What to produce - Look through the material below and report every line that includes "vehicles".

Recorded information -
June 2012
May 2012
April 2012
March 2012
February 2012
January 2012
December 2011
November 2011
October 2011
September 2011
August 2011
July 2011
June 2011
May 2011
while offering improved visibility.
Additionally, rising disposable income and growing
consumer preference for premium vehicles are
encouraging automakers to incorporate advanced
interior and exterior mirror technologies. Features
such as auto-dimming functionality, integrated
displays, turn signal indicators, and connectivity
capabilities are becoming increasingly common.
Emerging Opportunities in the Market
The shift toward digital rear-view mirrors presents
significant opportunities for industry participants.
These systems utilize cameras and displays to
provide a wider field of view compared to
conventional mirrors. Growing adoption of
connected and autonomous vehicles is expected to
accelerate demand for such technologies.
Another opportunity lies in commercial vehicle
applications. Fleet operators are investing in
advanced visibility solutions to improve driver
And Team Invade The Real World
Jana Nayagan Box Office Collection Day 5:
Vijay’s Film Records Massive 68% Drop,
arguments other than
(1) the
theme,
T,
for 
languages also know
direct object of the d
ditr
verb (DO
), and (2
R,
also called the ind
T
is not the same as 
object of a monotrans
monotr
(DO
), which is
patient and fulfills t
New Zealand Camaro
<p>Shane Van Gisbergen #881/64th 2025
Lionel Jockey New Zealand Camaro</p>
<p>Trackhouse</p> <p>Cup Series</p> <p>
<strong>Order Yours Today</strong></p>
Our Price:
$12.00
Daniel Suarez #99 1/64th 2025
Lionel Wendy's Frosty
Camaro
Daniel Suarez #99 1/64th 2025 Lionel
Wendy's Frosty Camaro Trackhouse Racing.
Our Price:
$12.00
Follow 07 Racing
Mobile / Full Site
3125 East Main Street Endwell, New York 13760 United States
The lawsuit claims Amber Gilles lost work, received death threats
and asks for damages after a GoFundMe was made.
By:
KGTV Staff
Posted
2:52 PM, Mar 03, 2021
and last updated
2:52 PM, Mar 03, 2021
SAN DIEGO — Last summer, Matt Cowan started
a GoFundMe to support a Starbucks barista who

Completed exercise -
consumer preference for premium vehicles are
connected and autonomous vehicles is expected to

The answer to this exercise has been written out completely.